[PROVIDED INFORMATION]
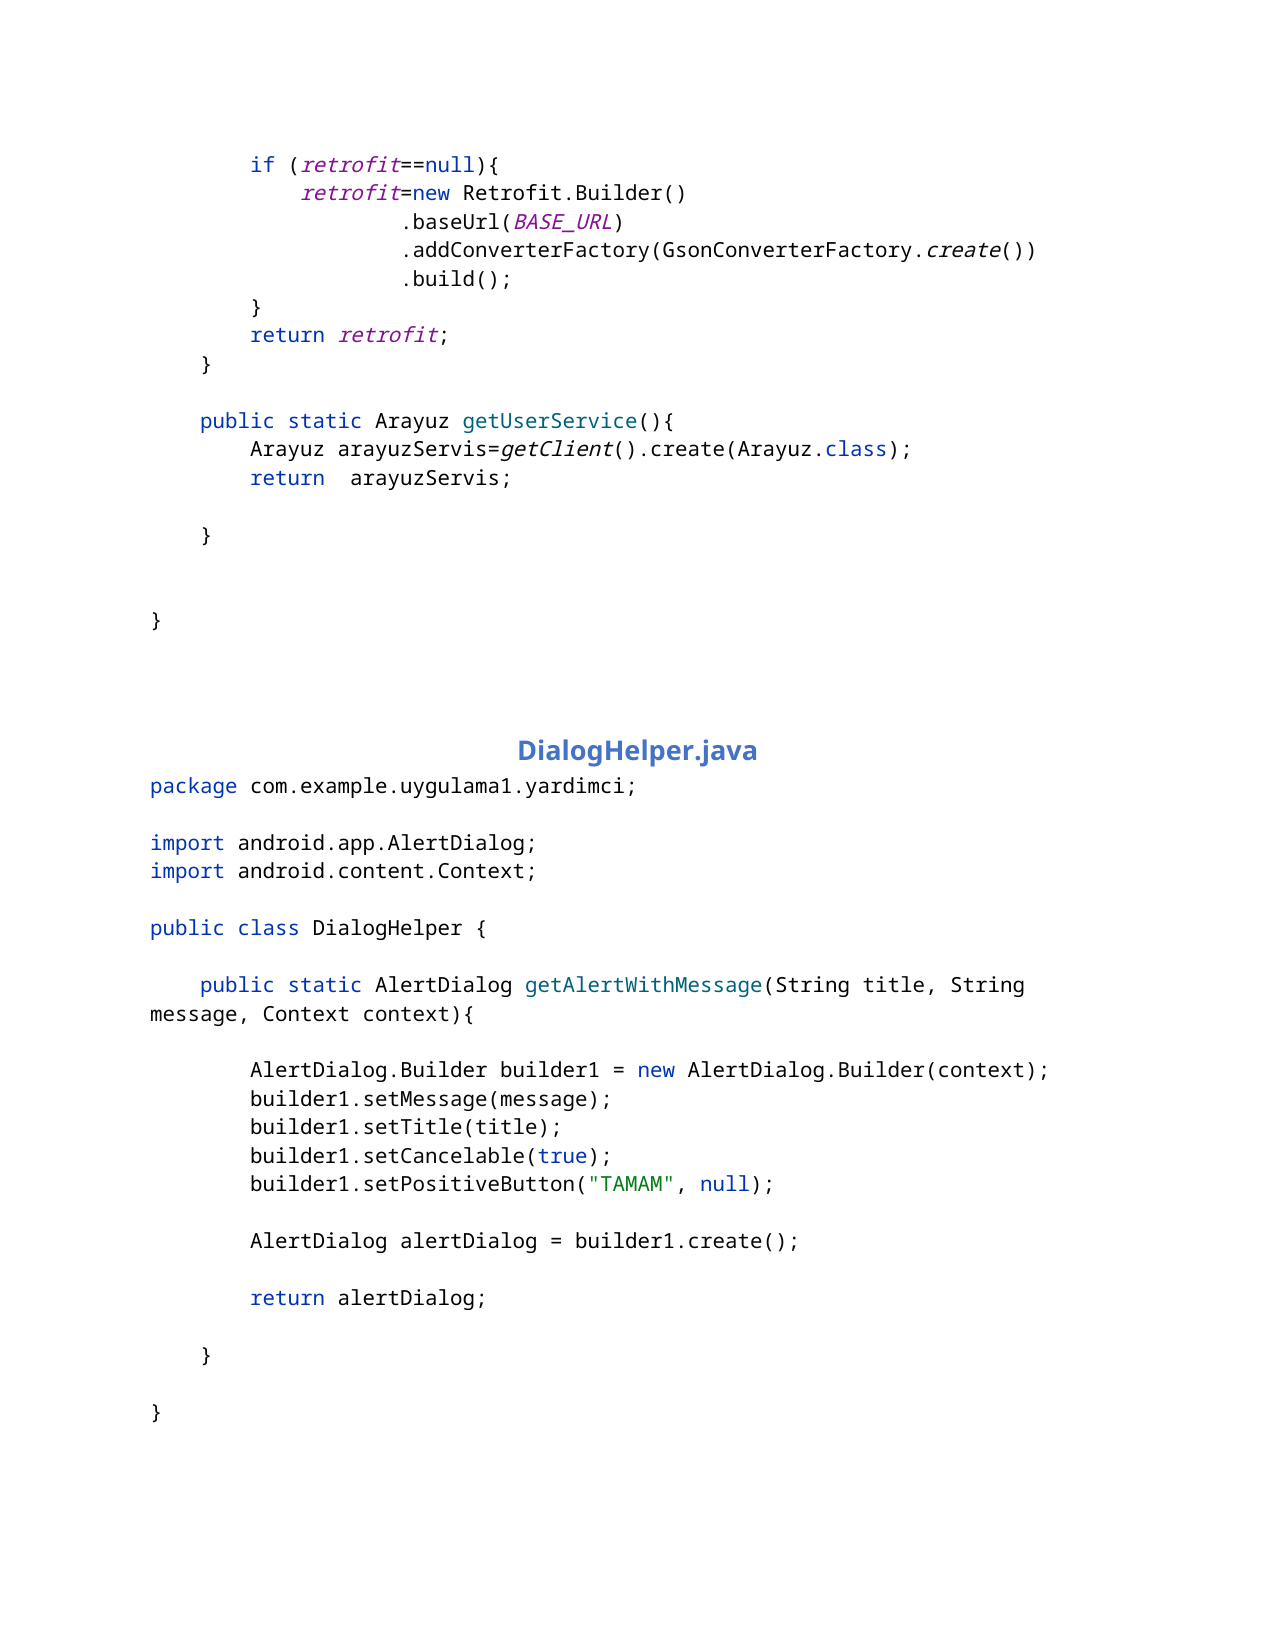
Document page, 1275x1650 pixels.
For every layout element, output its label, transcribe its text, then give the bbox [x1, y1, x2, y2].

text package com.example.uygulama1.yardimci; import android.app.AlertDialog; import android.content.Context; public class DialogHelper { public static AlertDialog getAlertWithMessage(String title, String message, Context context){ AlertDialog.Builder builder1 = new AlertDialog.Builder(context); builder1.setMessage(message); builder1.setTitle(title); builder1.setCancelable(true); builder1.setPositiveButton("TAMAM", null); AlertDialog alertDialog = builder1.create(); return alertDialog; } } [150, 771, 1125, 1425]
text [150, 150, 1125, 633]
subtitle DialogHelper.java [150, 731, 1125, 768]
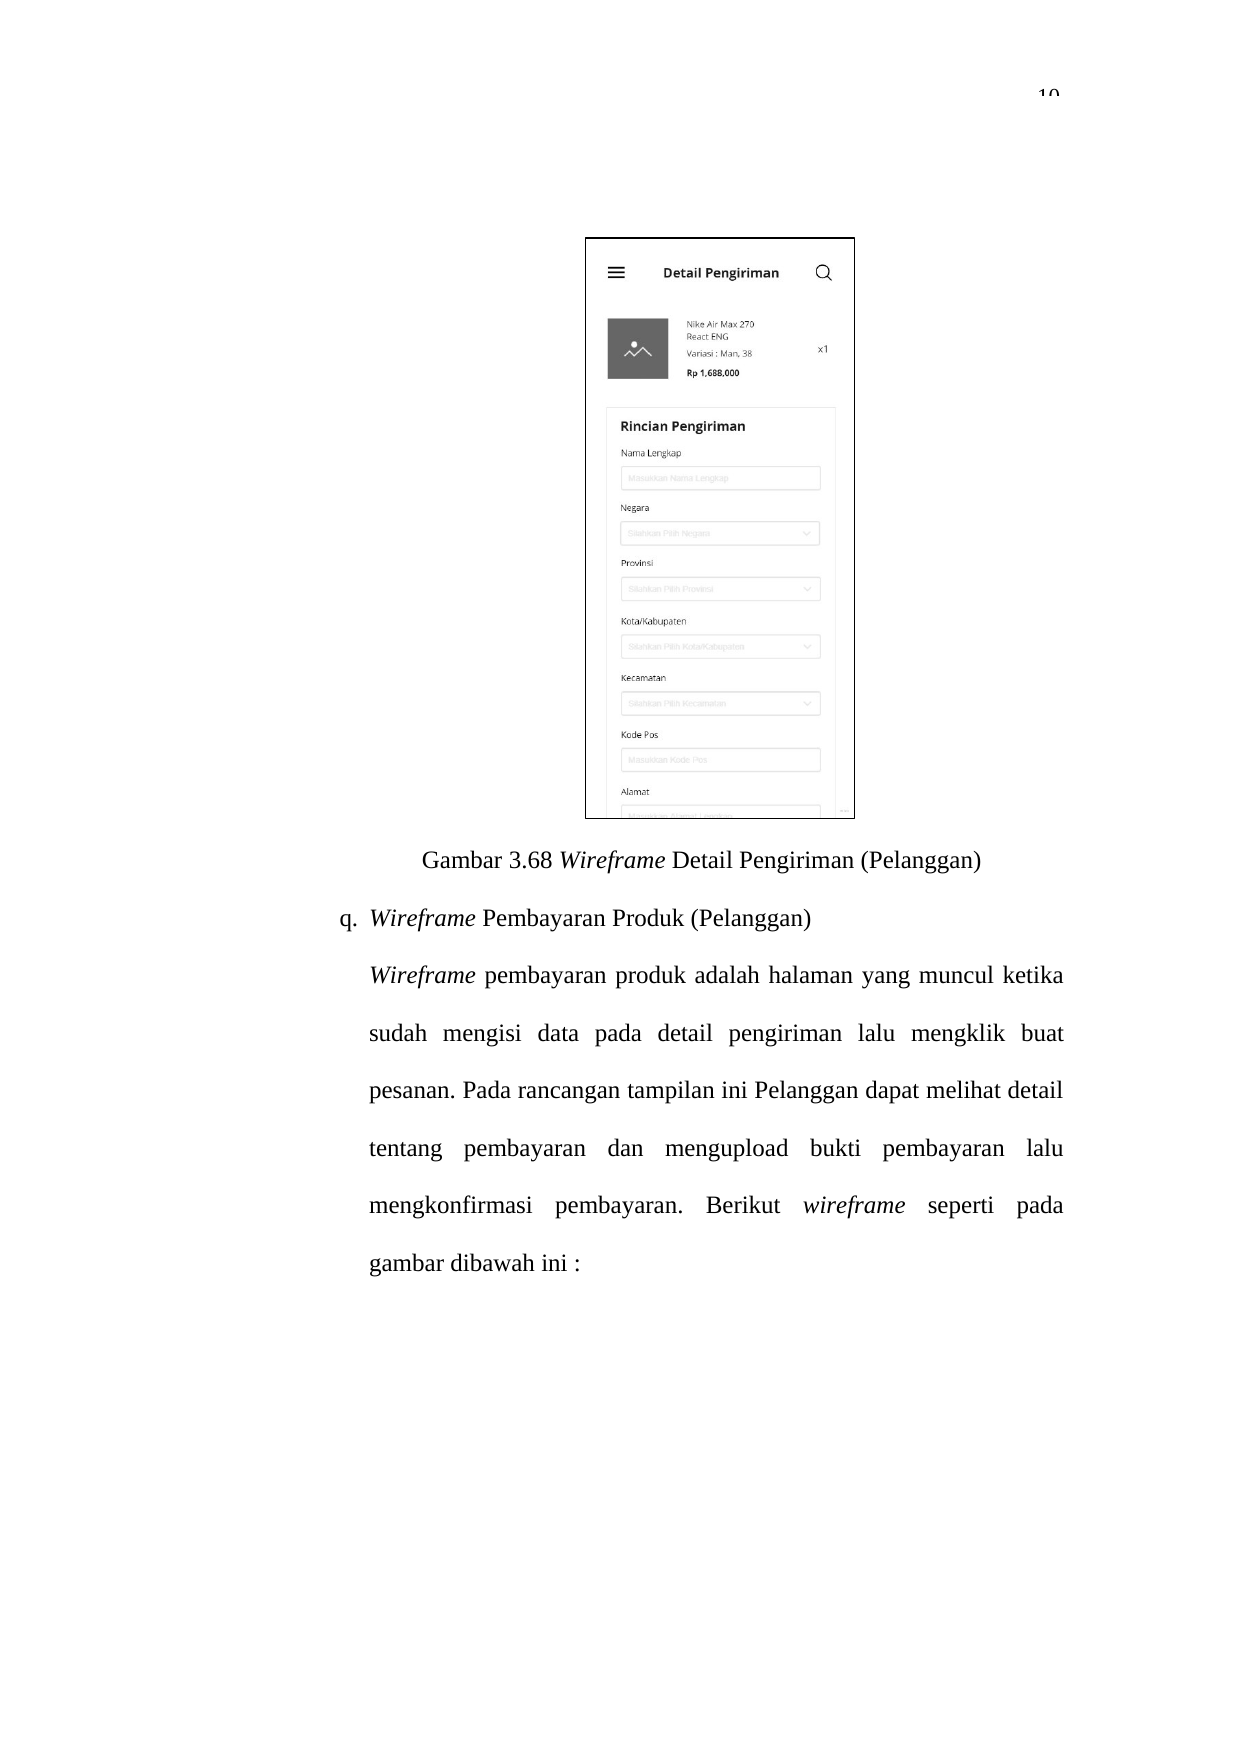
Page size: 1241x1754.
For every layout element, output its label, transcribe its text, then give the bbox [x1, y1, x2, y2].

list Wireframe Pembayaran Produk (Pelanggan) [339, 903, 1176, 932]
text Gambar 3.68 Wireframe Detail Pengiriman (Pelanggan) [346, 846, 1057, 874]
text Wireframe pembayaran produk adalah halaman yang muncul ketika sudah mengisi data pada detail pengiriman lalu mengklik buat pesanan. Pada rancangan tampilan ini Pelanggan dapat melihat detail tentang pembayaran dan mengupload bukti pembayaran lalu mengkonfirmasi pembayaran. Berikut wireframe seperti pada gambar dibawah ini : [369, 961, 1064, 1277]
picture [602, 260, 849, 818]
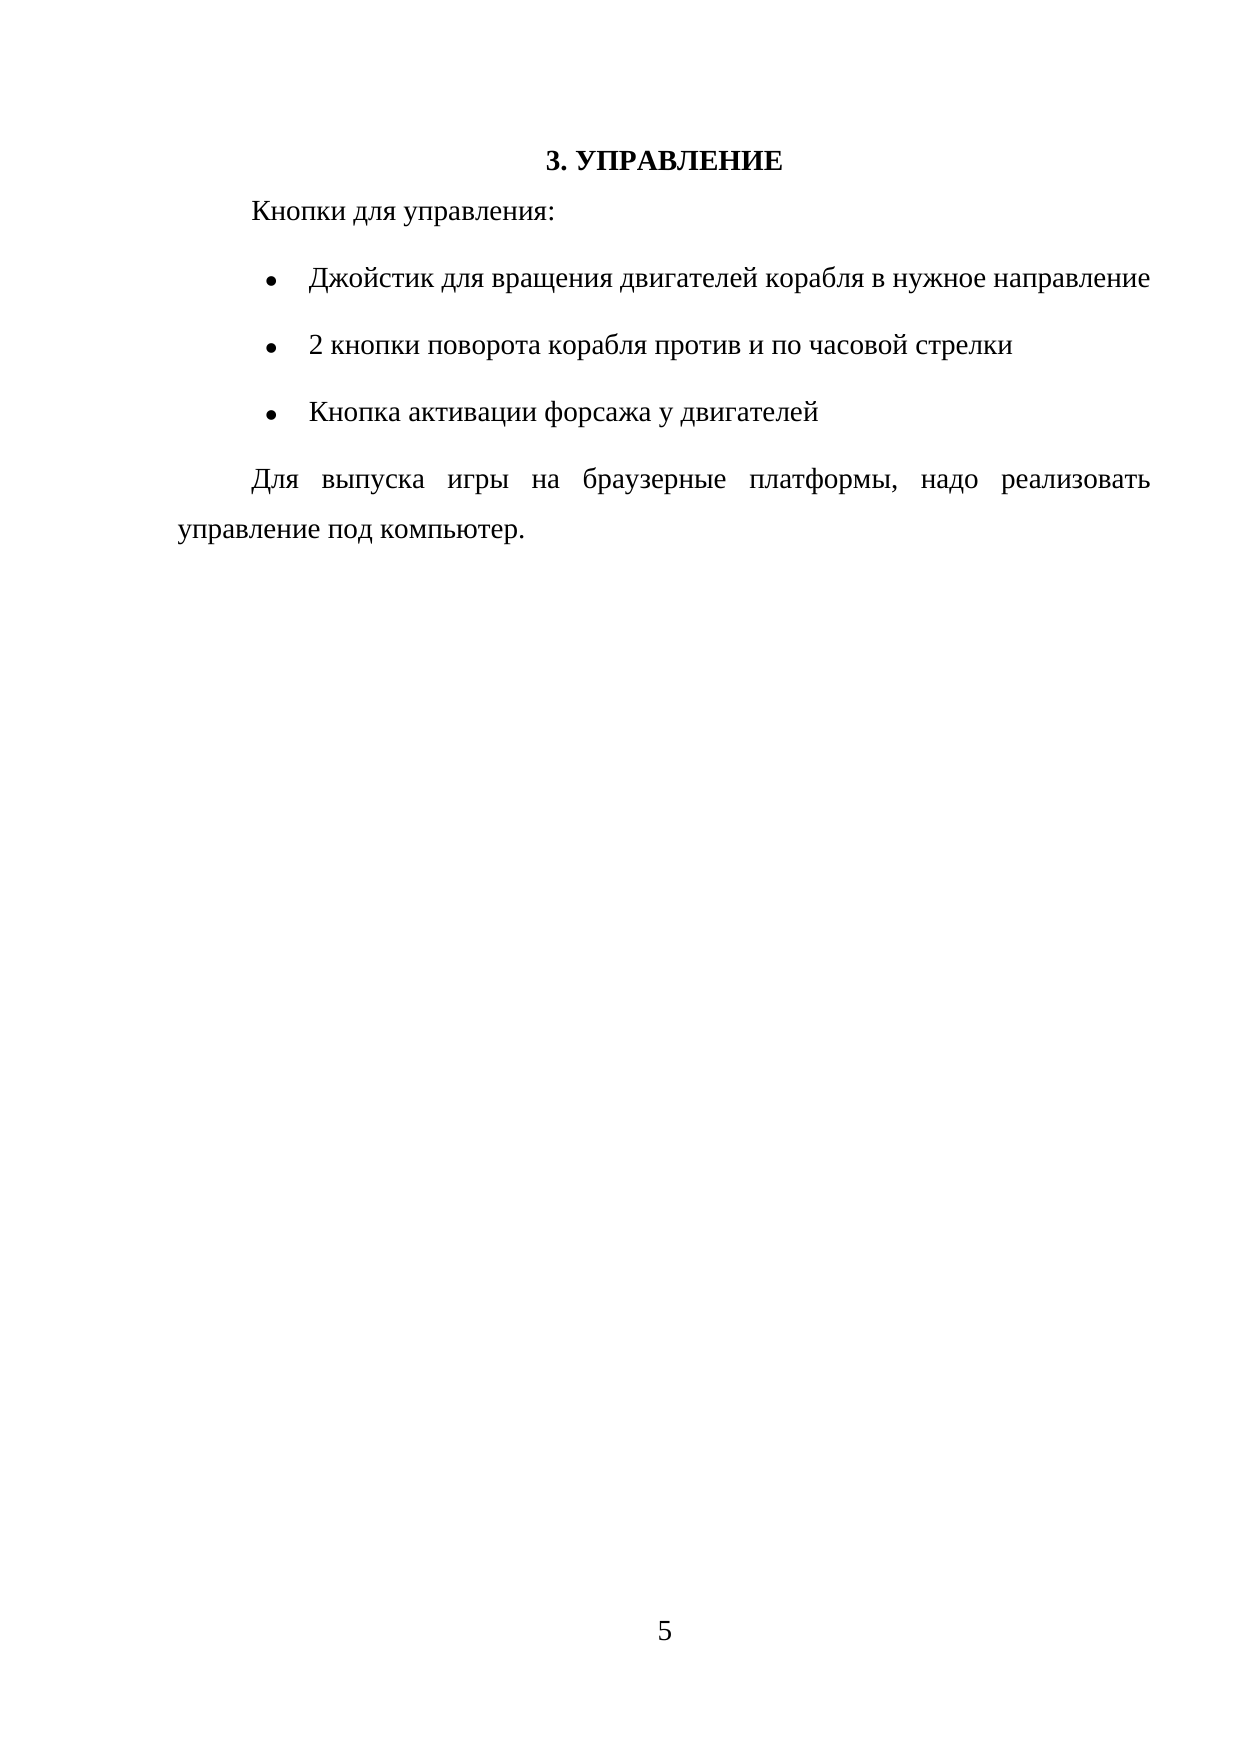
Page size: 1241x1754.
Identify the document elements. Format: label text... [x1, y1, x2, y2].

[REQUIREMENT]
Word for word, print out all of the records above; pass over the pictures.

[RESPONSE BELOW]
Document page, 1275x1650 pixels.
For every layout element, output its label, transcribe its text, then give the bbox [x1, y1, x2, y2].

text package com.example.uygulama1.yardimci; import android.app.AlertDialog; import android.content.Context; public class DialogHelper { public static AlertDialog getAlertWithMessage(String title, String message, Context context){ AlertDialog.Builder builder1 = new AlertDialog.Builder(context); builder1.setMessage(message); builder1.setTitle(title); builder1.setCancelable(true); builder1.setPositiveButton("TAMAM", null); AlertDialog alertDialog = builder1.create(); return alertDialog; } } [150, 771, 1125, 1425]
text [150, 150, 1125, 633]
subtitle DialogHelper.java [150, 731, 1125, 768]
Page size: 1241x1754.
For every layout element, output its label, transcribe its text, then give the bbox [x1, y1, x2, y2].

list Wireframe Pembayaran Produk (Pelanggan) [339, 903, 1176, 932]
text Gambar 3.68 Wireframe Detail Pengiriman (Pelanggan) [346, 846, 1057, 874]
text Wireframe pembayaran produk adalah halaman yang muncul ketika sudah mengisi data pada detail pengiriman lalu mengklik buat pesanan. Pada rancangan tampilan ini Pelanggan dapat melihat detail tentang pembayaran dan mengupload bukti pembayaran lalu mengkonfirmasi pembayaran. Berikut wireframe seperti pada gambar dibawah ini : [369, 961, 1064, 1277]
picture [602, 260, 849, 818]
Page size: 1241x1754.
Identify the document elements. Format: label text... [x1, y1, x2, y2].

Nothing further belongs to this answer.